ArcGIS for Windows Mobile は、マルチユーザ ジオデータベース内のトランザクション モデルの変数をサポートしています。変更データの管理に最適なモデル(バージョニング、ショート トランザクション編集、バージョン非対応編集)を選択する必要があります。
レイヤのその他の設定
レイヤに設定した目的に応じて、次のオプションのプロパティを変更できます。
- レイヤの表示設定 - ArcGIS for Windows Mobile アプリケーションでマップ レイヤを追加すると、デフォルトでマップ レイヤは表示されます。このオプションをオフにすると、プロジェクトを最初に開いたときは、フィールド アプリケーション内にこのレイヤは表示されません。ただし、フィールド作業員によって再表示されるように設定できます。この設定は、フィールド作業員が特定の状況下でのみ表示したいマップ レイヤがある場合に便利です。たとえば、モバイル サービスに区画の境界線が含まれていて、これを表示する必要があるのは、敷地の境界線から建物の角までの距離を計測するときに限られる場合などです。レイヤの表示設定は、非表示のレイヤには使用できませんので注意してください。

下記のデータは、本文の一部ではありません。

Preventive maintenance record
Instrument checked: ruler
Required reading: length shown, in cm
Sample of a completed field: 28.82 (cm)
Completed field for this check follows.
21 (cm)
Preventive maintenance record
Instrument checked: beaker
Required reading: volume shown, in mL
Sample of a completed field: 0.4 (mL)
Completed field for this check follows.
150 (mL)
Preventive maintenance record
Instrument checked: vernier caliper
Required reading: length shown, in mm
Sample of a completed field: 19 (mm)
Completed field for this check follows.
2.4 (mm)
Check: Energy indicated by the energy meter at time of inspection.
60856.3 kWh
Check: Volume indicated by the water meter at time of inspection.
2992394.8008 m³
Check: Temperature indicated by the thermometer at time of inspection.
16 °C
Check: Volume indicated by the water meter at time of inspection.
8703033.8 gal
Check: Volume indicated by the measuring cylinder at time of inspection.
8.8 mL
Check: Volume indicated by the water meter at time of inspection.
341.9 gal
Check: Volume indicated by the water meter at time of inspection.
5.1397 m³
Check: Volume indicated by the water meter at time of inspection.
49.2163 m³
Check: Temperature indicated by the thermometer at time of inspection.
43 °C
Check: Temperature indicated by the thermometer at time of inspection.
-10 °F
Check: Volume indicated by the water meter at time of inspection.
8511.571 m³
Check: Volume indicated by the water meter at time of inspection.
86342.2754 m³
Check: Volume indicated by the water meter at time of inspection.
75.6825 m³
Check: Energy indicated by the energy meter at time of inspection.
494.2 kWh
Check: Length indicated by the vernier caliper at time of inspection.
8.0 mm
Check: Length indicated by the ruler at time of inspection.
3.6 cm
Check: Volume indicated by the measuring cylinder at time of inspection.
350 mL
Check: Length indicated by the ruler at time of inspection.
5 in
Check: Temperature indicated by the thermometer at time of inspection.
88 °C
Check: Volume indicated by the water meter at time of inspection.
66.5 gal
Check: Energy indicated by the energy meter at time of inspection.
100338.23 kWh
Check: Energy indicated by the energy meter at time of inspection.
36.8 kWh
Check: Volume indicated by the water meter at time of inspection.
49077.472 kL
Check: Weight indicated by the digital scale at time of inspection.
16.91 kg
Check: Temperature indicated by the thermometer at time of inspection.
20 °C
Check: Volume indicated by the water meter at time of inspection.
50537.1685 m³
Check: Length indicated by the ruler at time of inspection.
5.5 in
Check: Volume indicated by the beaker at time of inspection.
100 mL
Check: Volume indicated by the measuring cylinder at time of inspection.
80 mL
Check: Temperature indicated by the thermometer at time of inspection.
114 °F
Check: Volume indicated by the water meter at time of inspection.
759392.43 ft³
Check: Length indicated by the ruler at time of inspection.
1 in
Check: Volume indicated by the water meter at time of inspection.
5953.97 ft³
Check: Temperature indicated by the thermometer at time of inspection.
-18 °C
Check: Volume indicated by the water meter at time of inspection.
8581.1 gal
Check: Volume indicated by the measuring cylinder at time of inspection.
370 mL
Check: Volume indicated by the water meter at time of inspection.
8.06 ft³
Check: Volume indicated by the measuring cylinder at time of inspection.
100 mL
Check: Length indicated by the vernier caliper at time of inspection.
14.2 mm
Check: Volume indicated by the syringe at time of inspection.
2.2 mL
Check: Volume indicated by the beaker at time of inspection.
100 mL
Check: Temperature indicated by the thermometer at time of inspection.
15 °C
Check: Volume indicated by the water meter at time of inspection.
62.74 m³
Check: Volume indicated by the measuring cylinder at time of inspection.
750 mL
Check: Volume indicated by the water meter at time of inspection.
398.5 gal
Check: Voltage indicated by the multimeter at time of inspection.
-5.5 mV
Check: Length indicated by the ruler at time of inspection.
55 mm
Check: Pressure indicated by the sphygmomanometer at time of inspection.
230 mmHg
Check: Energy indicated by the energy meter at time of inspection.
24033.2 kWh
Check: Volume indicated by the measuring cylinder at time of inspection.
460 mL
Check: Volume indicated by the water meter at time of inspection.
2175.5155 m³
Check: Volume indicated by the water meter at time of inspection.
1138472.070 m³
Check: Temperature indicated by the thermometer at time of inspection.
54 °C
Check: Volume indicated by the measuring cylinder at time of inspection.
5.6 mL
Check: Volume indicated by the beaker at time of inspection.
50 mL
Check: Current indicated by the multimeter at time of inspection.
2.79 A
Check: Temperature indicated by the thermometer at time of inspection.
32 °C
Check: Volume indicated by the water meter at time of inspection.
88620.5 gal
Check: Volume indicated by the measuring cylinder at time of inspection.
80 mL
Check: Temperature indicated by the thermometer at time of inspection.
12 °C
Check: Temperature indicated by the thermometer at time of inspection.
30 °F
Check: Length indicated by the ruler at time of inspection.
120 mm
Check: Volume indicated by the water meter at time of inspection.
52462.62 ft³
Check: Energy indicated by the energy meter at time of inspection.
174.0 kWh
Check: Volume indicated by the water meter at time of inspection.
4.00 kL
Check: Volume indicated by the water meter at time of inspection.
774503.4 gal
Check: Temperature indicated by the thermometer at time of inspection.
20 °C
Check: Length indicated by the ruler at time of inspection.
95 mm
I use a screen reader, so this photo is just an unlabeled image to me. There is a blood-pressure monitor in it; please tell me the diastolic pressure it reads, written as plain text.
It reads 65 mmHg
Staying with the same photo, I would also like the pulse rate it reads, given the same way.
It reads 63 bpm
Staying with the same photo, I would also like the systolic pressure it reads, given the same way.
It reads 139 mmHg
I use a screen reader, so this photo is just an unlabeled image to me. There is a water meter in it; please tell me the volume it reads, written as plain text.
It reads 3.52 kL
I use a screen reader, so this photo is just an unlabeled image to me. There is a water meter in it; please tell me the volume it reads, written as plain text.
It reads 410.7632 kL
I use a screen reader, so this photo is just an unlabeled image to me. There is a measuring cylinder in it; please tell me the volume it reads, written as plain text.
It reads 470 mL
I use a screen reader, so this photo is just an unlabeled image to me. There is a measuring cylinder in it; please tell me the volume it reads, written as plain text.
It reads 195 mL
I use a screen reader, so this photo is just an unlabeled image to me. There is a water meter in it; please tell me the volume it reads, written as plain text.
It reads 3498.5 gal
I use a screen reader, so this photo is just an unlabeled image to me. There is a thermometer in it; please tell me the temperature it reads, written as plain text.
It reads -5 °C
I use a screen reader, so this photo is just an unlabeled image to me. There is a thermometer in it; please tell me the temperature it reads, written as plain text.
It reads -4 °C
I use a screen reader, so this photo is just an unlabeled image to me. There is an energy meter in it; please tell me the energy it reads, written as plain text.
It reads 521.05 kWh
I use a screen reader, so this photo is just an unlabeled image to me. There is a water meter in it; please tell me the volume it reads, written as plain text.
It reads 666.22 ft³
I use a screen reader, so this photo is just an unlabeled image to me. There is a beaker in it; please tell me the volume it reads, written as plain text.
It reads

- 検索可能 - この設定は、マップ レイヤを検索や個別属性表示の対象に加えるかどうかを決定します。この設定は、ID レイヤ、ログ レイヤ、非表示のレイヤには利用できません。
- サーバから更新をダウンロードする - マップ レイヤが、モバイル サービスから読み込まれるときにデータ収集用または読み取り専用として設定されている場合、レイヤの更新をダウンロードできるかどうかを指定できます。デフォルトでは、このプロパティは、データ収集レイヤではオンで、読み取り専用レイヤではオフになっています。
- 添付ファイルのサポートを含める - バックエンド データベースでアタッチメントのサポートが有効なマップ レイヤの場合、Mobile Project Center でこのプロパティを有効に設定できます。これを有効に設定すると、フィールド作業員がフィールド アプリケーションから添付ファイルを表示、追加、削除、同期できるようになります。これは、データ収集用または参照専用に設定されたレイヤに適用されます。